Our office has been closely analyzing these criminal and law enforcement grounds for DAPA eligibility, and have reached a few important conclusions. Ineligibility for DAPA breaks down along two lines: one for misconduct, and the other for convictions.
Ineligibility for misconduct involves activities such as terrorism, espionage, and threats to national security (Priority 1), as well as illegal entry into the United States on or after January 1, 2014 or significant abuse of the U.S. visa system (Priority 3). All other forms of ineligibility relating to criminal conduct require a conviction.
A “conviction” is defined under immigration law at INA Sec. 101(a)(48):
The term “conviction” means a formal judgment of guilt of the alien entered by a court or, if adjudication of guilt has been withheld, where-
(i) a judge or jury has found the alien guilty or the alien has entered a plea of guilty or nolo contendere or has admitted sufficient facts to warrant a finding of guilt, and
(ii) the judge has ordered some form of punishment, penalty, or restraint on the alien’s liberty to be imposed.
What does this mean? A DAPA applicant who was arrested or even charged with a disqualifying crime like felony possession for felony of methamphetamine, but who was only convicted of some other, non-disqualifying crime, like misdemeanor controlled substance possession, might still be eligible for DAPA Executive Action benefits.
Additionally, immigration law does not consider most juvenile criminal adjudications to constitute a conviction for immigration purposes. If you have a juvie record, chances are those offenses don’t qualify as convictions that might make you ineligible for DAPA Executive Action benefits.

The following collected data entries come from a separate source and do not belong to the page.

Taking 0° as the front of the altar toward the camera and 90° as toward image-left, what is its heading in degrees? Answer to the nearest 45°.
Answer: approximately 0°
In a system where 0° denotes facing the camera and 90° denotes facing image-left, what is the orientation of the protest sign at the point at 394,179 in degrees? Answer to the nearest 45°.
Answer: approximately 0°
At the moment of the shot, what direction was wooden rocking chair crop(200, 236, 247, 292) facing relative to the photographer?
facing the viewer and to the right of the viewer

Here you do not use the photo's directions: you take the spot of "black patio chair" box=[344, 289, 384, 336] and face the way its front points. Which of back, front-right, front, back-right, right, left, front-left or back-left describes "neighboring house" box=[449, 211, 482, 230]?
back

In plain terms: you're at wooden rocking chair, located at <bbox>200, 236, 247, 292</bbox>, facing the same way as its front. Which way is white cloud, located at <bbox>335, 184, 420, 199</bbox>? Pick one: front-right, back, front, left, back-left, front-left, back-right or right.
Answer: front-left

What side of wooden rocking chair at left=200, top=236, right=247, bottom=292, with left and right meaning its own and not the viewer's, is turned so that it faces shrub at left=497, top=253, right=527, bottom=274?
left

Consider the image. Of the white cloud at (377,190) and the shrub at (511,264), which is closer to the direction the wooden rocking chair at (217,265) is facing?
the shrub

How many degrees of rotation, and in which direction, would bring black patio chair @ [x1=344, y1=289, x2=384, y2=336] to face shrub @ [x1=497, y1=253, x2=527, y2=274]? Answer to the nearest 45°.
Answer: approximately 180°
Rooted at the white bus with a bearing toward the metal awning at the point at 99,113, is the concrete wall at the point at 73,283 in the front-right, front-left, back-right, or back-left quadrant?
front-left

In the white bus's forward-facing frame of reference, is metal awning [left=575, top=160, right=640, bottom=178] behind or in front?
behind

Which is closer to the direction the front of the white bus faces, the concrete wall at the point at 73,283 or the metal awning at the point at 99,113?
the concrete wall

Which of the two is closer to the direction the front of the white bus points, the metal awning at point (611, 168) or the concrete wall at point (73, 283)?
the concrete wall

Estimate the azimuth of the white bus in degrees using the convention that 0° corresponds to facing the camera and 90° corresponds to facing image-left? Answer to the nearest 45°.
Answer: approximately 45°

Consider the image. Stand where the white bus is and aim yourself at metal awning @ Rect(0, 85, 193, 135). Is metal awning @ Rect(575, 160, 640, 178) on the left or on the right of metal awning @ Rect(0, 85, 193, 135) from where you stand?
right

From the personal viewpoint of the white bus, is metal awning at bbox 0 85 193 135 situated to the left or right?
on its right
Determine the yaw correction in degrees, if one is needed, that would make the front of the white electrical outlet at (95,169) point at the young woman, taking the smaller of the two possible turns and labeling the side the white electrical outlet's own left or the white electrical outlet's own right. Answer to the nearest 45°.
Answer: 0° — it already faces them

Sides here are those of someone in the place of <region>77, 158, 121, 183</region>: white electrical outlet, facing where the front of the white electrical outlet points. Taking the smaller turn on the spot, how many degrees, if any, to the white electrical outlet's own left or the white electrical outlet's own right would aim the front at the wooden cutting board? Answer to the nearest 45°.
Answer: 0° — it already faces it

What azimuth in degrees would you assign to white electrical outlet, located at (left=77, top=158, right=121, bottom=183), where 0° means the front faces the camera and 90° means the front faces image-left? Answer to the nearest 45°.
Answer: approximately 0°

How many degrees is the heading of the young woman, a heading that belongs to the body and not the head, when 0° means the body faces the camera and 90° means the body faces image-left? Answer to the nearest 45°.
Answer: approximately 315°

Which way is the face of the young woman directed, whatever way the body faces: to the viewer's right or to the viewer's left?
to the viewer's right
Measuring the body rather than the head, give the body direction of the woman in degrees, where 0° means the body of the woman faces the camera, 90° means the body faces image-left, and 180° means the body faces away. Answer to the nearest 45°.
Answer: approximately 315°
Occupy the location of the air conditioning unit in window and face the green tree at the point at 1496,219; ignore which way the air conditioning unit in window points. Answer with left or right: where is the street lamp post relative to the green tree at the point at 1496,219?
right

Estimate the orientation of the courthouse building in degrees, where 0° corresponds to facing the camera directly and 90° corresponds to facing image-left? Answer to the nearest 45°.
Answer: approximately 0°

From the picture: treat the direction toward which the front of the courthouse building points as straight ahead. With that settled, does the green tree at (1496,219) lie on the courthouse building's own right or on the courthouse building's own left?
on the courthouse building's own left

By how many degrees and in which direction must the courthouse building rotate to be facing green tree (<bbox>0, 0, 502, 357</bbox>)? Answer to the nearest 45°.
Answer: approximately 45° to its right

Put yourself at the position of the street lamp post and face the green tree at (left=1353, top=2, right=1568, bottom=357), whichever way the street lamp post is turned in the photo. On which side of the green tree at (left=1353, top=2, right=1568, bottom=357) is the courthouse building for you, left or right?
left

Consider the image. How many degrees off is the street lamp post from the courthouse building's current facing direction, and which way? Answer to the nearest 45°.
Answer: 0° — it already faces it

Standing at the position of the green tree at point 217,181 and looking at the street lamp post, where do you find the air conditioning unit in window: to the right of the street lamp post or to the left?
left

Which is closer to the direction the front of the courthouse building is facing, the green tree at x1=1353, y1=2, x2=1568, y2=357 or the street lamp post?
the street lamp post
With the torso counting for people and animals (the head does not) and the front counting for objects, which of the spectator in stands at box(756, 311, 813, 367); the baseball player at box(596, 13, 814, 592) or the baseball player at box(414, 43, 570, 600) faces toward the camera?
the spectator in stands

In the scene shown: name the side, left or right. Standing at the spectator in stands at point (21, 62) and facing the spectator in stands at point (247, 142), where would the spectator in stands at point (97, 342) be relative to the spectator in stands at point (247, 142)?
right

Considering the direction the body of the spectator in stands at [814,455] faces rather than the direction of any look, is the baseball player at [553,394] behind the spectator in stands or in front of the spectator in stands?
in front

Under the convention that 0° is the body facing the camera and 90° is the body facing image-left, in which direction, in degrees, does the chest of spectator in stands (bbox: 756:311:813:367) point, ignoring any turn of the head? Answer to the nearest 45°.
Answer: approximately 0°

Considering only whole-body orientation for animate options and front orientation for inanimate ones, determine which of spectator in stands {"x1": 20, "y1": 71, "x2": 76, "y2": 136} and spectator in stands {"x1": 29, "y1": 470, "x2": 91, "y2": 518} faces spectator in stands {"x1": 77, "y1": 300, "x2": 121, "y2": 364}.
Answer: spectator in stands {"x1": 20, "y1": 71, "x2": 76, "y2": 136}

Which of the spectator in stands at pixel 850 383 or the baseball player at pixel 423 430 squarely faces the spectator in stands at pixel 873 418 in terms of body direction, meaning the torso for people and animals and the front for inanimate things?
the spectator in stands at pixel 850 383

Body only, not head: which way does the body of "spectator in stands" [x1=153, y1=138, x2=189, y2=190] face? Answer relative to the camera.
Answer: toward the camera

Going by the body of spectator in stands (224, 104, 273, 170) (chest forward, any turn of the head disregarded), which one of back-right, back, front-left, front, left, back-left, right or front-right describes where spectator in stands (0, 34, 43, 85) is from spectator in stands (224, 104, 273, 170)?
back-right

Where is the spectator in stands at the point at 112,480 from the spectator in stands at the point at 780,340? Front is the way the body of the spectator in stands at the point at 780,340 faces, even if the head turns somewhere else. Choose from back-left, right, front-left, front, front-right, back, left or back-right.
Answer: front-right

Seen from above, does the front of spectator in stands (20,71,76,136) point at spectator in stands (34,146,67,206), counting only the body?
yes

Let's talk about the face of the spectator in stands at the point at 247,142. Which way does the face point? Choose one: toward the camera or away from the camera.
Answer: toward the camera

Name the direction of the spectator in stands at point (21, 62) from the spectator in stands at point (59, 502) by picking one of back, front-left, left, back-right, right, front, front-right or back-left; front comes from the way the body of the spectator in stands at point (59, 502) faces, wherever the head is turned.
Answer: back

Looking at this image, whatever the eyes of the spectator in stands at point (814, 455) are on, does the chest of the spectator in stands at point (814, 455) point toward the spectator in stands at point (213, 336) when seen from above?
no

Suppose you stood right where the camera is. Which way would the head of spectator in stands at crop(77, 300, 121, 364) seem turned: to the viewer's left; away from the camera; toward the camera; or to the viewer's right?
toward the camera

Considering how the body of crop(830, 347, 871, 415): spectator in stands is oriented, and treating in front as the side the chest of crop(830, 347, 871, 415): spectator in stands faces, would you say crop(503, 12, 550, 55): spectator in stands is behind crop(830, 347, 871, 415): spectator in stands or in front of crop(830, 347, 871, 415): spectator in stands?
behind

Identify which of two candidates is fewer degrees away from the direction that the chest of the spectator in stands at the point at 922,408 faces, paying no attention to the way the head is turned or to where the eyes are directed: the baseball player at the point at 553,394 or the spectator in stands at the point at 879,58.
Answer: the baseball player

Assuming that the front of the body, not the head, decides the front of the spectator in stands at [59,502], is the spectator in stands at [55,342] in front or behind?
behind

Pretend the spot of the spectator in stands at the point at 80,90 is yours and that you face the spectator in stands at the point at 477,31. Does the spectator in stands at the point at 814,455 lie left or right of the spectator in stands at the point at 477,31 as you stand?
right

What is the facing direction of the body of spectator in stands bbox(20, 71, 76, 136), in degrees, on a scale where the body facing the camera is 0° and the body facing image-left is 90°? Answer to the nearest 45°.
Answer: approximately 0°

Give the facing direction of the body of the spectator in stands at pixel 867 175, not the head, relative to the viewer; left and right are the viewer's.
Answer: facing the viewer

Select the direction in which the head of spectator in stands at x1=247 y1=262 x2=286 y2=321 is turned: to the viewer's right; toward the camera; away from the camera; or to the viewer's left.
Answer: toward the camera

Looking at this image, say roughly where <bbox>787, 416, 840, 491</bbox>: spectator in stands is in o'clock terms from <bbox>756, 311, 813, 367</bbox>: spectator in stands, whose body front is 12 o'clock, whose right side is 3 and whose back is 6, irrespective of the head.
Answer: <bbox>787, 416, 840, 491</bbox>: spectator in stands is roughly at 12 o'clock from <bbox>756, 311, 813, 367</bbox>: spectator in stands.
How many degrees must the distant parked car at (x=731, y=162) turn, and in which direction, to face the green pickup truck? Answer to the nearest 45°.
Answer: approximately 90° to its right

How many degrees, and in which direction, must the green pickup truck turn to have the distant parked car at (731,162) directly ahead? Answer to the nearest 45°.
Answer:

But what if you already have a felony conviction? In California, it may be possible to reduce that conviction to a misdemeanor under Section 17 of the California Penal Code. USCIS is generally required to respect a State Court’s ultimate felony/misdemeanor disposition of a conviction, so a reduction to a non-“significant misdemeanor” under Prior 2 might reinstate DAPA eligibility.
Likewise, regarding three or more non-significant misdemeanors, certain misdemeanors, like petty theft, trespassing, or disturbing the peace, may qualify under California for a reduction to an infraction. Once an infraction is obtained, USCIS must respect the ultimate disposition, thereby qualifying the Applicant for DAPA benefits.
New developments under California law may also provide a pathway for non-citizens with drug or drug paraphernalia convictions to qualify for DAPA immigration benefits. Such offenses traditionally under California law could be classified as a felony. Now under Prop. 47, they qualify as misdemeanors. As non-trafficking controlled substance offenses don’t fall under Priority 1-3 disqualifying crimes, a misdemeanor drug possession offense might not disqualify a non-citizen from DAPA Executive Action.
One last important point: just because a crime sounds “bad” doesn’t necessarily mean it is “bad” for immigration purposes. Crimes like “burglary” and “domestic violence” have a specific federal definition that simply do not align with the California Penal Code for burglary and DV offenses. For instance, “burglary” under federal law requires breaking in or some other unpermitted entry into a place or dwelling, while California burglary does not. Likewise, “domestic violence” under federal law requires actual physical force and violence, which is not required under California Penal Code Section 243(e) spousal battery, which only requires an unwanted touching. In some cases, where it is extremely urgent to obtain some kind of protection from deportation, it might be appropriate to argue that a non-citizen qualifies for DAPA even if convicted of such an offense.
As stated above, however, you must consult with an experienced criminal immigration attorney, so you can be aware of all the risks applying for DAPA Executive Action benefits with a criminal record. Moving ahead without a lawyer could very well lead to deportation.